He eased onto the bed next to Starbuck and kissed him again, and then moved to brush his lips over Starbuck's eyes, to kiss the blond temple and nibble on his ear. Starbuck moaned softly, his hands running over Apollo's back and then sliding under his shirt. Apollo moaned, too, as he felt his lifemate's hands on his bare skin. A moment of that, and then Starbuck was pulling the shirt over Apollo's head. Apollo paused kissing him long enough for that, and then began lapping at the pale throat laid open to his mouth. Starbuck shivered. Apollo noticed, and was ashamed of himself, that Starbuck smelled only of himself. He gentled his touch even more, and felt the other man give up all his defenses, even those he'd had for so long Apollo had thought they were inalienable.

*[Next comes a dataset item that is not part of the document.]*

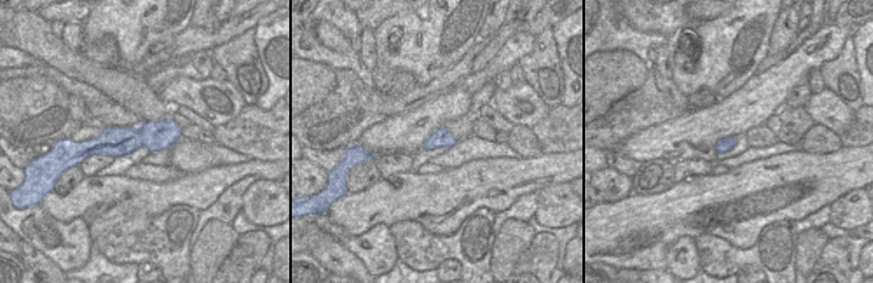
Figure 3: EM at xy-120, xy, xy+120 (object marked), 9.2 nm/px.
The object is 190 nm wide here. Cut at (487, 135) of figure 2. The part that leaves runs along (440, 137), (476, 124), (544, 144) in figure 2; two cells meet here.

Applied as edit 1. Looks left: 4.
Redraw. Look: overview.

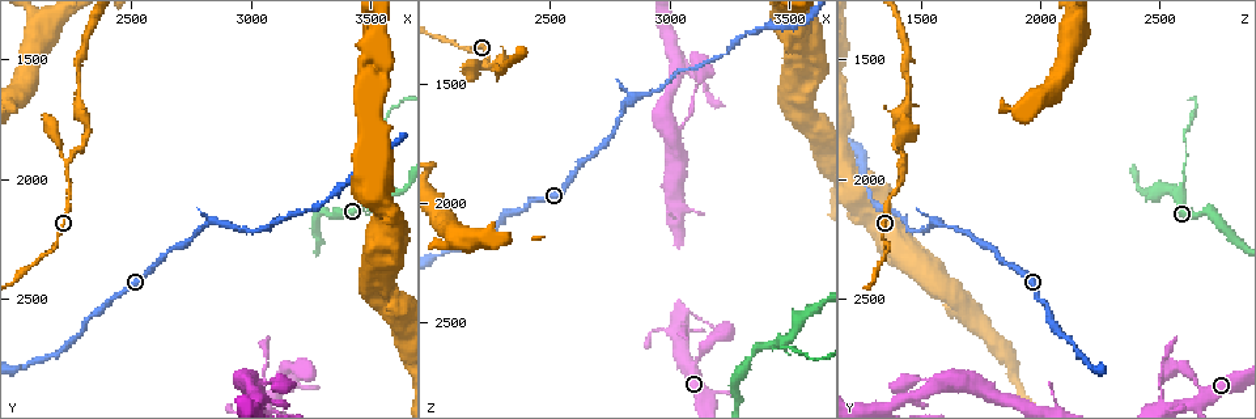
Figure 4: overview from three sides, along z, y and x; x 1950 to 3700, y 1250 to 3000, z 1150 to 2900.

Somehow, the rest of their clothes came off, Apollo wasn't sure how, it didn't seem as if they'd stopped kissing and caressing long enough to strip each other. But his hands were on Starbuck's hips, his mouth kissing his belly and teasing his cock with feather-light tonguing. He heard the drawer open and then Starbuck was handing him the lube, and turning over. Apollo stopped him, leaning forward to kiss him on the mouth, deeply. "No," he whispered into Starbuck's throat. "I want to see your eyes, love."

Starbuck pulled his head back and looked at him, and then raised up and returned the kiss, hungrily. Apollo wasn't sure how long they stayed like that, it could have been forever, but eventually their mutual desire drove them apart long enough for Apollo to slide fingers into Starbuck, two and then three, needing to be certain. Then, a little unsurely, he raised Starbuck's legs and entered, drawing a sob of pleasure from his lifemate, who threw his head back, eyes closed, as Apollo pushed all the way in. But, as Apollo began to thrust, Starbuck opened his eyes and Apollo lost himself in them, the hot blue of a young star, surrendered to him. He reached for Starbuck's cock with his left hand and when they came, it was at the same time, and Apollo fell forward on Starbuck's body, and when he tasted salt on his lips, he realized it was his own tears.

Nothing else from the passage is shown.